We all started. There was no mistaking the voice of Madame Giry. It could rasp through steel, it could shatter the fondest daydream, and it could instantly dispel talk of ghosts, even polite ghosts.
"Don't either of you say anything to the others until I've had a chance to talk to mother," warned Meg. "I know you're nothing like Adele or Leonie, or even Amy, though I thought she'd keep her counsel better--"
Over our voluble protests at such injustice, Meg held up her hands. "I just don't want everyone to start bothering Christine about him," said Meg earnestly. "Or to start hunting for him. I don't know quite what's going on, only that…"
"MEG!"
"I'd better go," said Meg, now looking nervous for all her years. "You had better cut across the wings and come back around through another door. No sense in having us all in trouble at once until I've had a chance to calm her down."

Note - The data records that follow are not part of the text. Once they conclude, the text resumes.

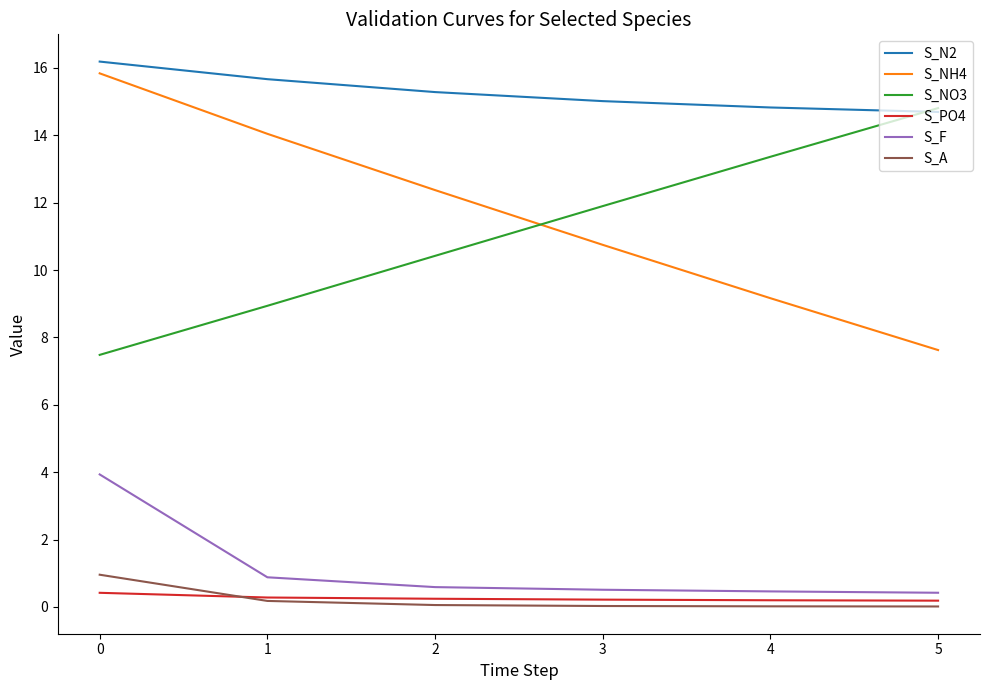

Is the value of S_PO4 at 2 greater than the value of S_F at 4?

No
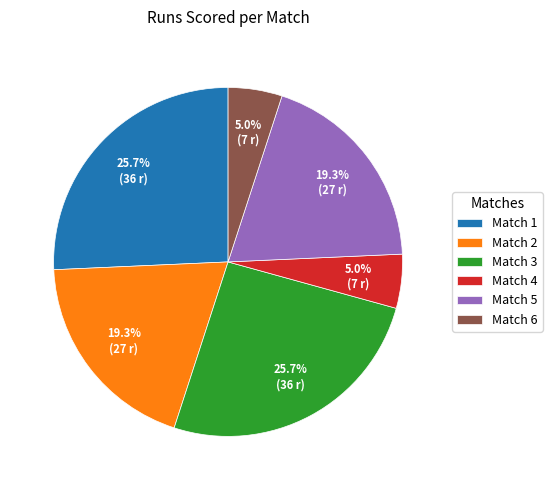

To the nearest percent, what is the average slice percentage?

17%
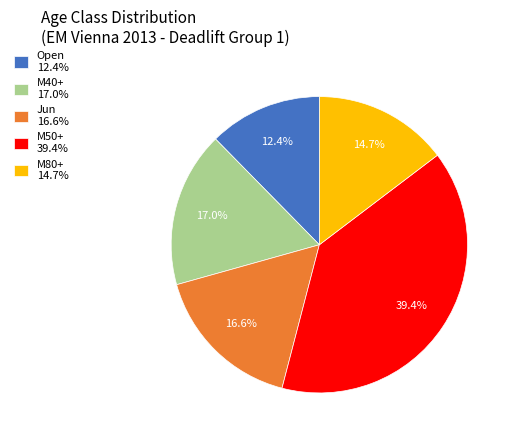

What percentage is the M40+ slice, to the nearest percent?

17%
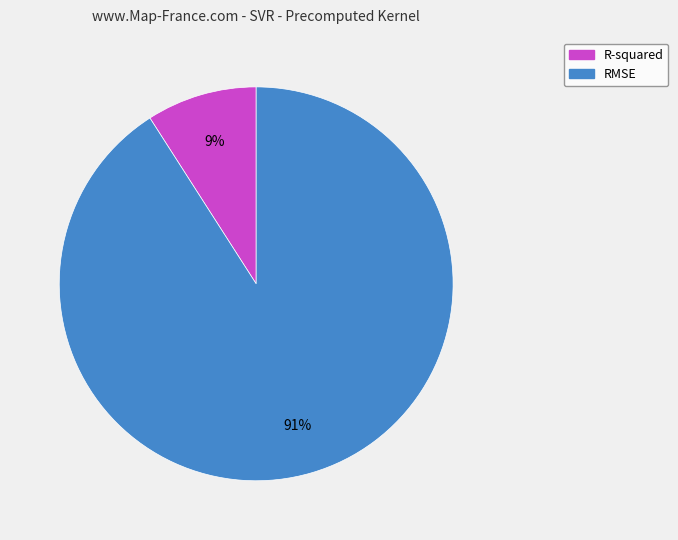

Which category has the smallest portion of the pie?

R-squared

"I thought you said she'd be fine with it," I couldn't resist saying.
"There's no telling with mother," Meg shot back over her shoulder, already retreating back down the hall.
Lili and I were left looking at each other with dumbfounded expressions on our faces.
"So it really is true," Lili whispered.
"You always thought it was," I muttered disgruntledly. "You had no doubt that was the Phantom, or the Phantom's lair."
"Oh, Rae, you didn't either. But it's one thing to think you know all the answers, and another to know you know the answers."
"And yet there's so many more things I wish to know…"
"You'll get your chance soon enough, if I know Madame Giry," said Lili. "Come on, we've got to get back to the others, and this way isn't going to take just a few minutes, either."
We scurried off down the hall, and if we occasionally looked back over our shoulders, neither of us remarked upon it.